The international derivatives market The CME Group has published a notice of disciplinary action against WH Trading, LLC.

According to a settlement offer in which WH Trading neither admitted nor denied the rule violations underlying the penalty, a Chicago Mercantile Exchange (CME) Committee on Business Conduct found that between November 10, 2022, July 26, 2024, and then May 20, 25, July 20, an automated trading system2, July 20 (ATS) WH Trading introduced multiple unique prices with gradually widening bid and ask prices in short-term euro interest rate futures and quarterly SOFR futures between commodity and intra-commodity spreads, which caused abnormal prices to spread in the market.

Specifically, the activity included 191 instances in which WH Trading sent media prices that exceeded 200 distinct prices in less than one second.
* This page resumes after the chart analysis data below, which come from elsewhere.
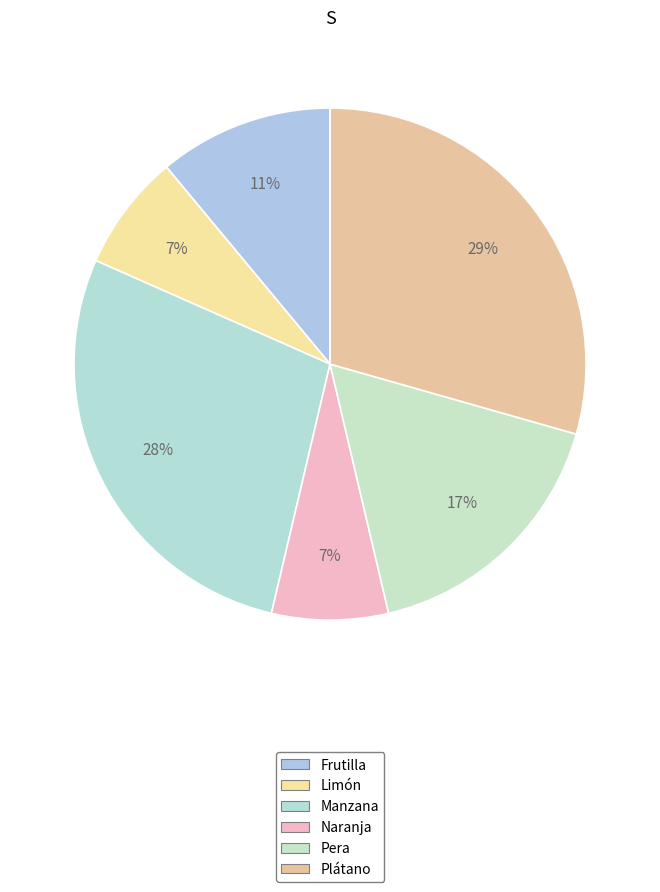

What portion of the pie excludes Manzana?

72.1%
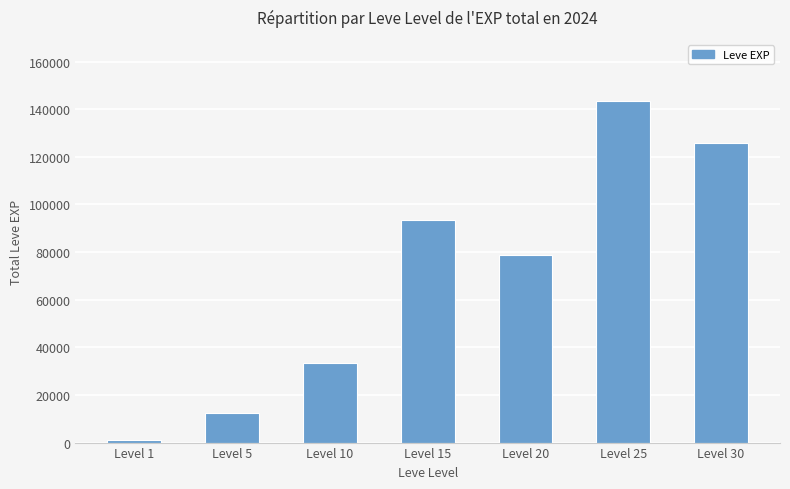

What is the change in value from Level 10 to Level 15?

+59720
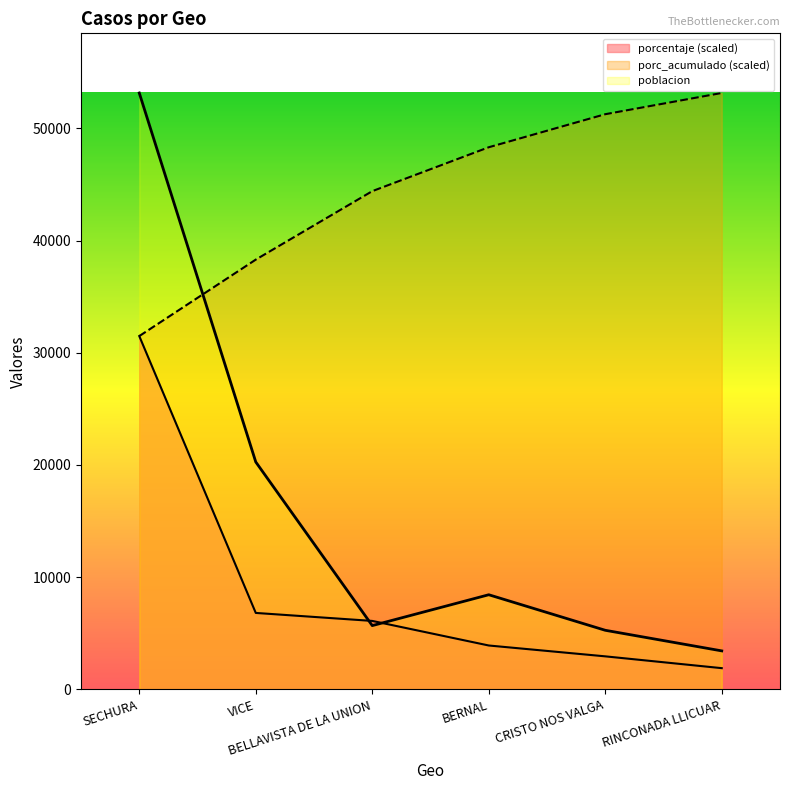

What is the difference between the second highest and second lowest values in the porc_acumulado series?

12958.5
After being made aware of the issue by Market Regulation, WH Trading lowered its algorithm’s messaging limit, but the anomalous pricing continued.

The panel found that WH Trading’s rapid price dissemination did not truly reflect the market environment and was detrimental to the interest or welfare of the Exchange in violation of Rule 432.Q.

Further, the team found that while WH Trading’s ATS would respond and provide liquidity to other participants, it responded to its own implied prices in illiquid markets, which repeatedly resulted in lower bid prices and higher bid prices.

Accordingly, the Panel found that WH Trading failed to diligently supervise its ATS in violation of Rule 432.W.

Under the settlement offer, the commission ordered WH Trading to pay a fine of $30,000.

The effective date of the disciplinary notice is October 31, 2025.